The key to the program isn't just getting the athletes to lift the weights, it's to get them to work hard. Not every athlete who walks through the door is ready for the program. They can't all handle it. Boddy says, "We're pretty selective about who we bring in - we're seeking to create a hard-working and competitive atmosphere first and foremost. So we've had to screen out a few guys."
Selecting the right athletes is only part of the equation, though. Working with a coach one-on-one isn't always the best way to stay motivated. This is where the semi-private training model comes in.
Semi-private training, as a basic concept, is like group exercise. A small group of athletes, usually 2-4, train together as a group with a [semi-]personal trainer or coach.
Boddy credits Eric Cressey and Pete Dupuis as having influenced this aspect of his program. He adds, "Semi-private training works better for the athlete and for our business model - we get to train a larger group of guys and fill our facility up, and they get cheaper rates and a better atmosphere to train in. We tend to group them by age first, then skill second, so they have peers they can relate to."
Athletes are competitive by nature, and by throwing a handful of them together as a strength training group this competitive nature helps them push each other to work harder.
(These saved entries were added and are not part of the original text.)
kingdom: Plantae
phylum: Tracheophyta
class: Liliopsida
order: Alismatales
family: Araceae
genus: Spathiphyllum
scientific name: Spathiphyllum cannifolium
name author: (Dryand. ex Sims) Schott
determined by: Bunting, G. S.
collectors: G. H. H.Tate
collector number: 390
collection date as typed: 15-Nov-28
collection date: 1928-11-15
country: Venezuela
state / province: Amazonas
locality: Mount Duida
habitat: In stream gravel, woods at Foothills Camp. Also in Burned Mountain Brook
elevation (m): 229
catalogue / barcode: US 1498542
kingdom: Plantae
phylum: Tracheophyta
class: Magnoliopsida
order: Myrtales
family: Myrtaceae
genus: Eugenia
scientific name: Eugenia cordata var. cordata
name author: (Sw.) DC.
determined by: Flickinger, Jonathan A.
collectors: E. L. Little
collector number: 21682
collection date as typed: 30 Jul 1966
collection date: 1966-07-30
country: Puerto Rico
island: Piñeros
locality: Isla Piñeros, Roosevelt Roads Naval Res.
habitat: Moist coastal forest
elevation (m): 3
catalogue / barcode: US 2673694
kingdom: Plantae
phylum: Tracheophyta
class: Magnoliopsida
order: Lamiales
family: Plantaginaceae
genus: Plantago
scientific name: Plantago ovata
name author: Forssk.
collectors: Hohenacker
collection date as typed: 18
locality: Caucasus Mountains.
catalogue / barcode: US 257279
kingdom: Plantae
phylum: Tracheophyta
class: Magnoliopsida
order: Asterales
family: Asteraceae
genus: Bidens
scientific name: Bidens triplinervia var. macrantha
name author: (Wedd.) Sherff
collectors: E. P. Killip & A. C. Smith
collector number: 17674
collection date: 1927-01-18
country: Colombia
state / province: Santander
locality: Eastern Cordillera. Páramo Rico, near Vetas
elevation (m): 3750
Now, if fixing the way baseball athletes are trained were as simple as saying, "Train for explosive strength," I would have said that at the top, and this article would have been very, very short. The truth is that you need a coach that knows how to train for explosive strength.
It's not about getting big (a.k.a. "hyooge") or moving large amounts of weight. It's about becoming explosive and training the correct motor patterns. Exercise selection, volume, intensity, and recovery are all factors that must be taken into consideration no matter how experienced the lifter is.
Kyle's results can do a lot of the talking for me, but I know from experience that Kyle has the knowledge and skillset required to manage these factors. If you live in the Seattle area, I strongly recommend taking a good, hard look at Kyle's program.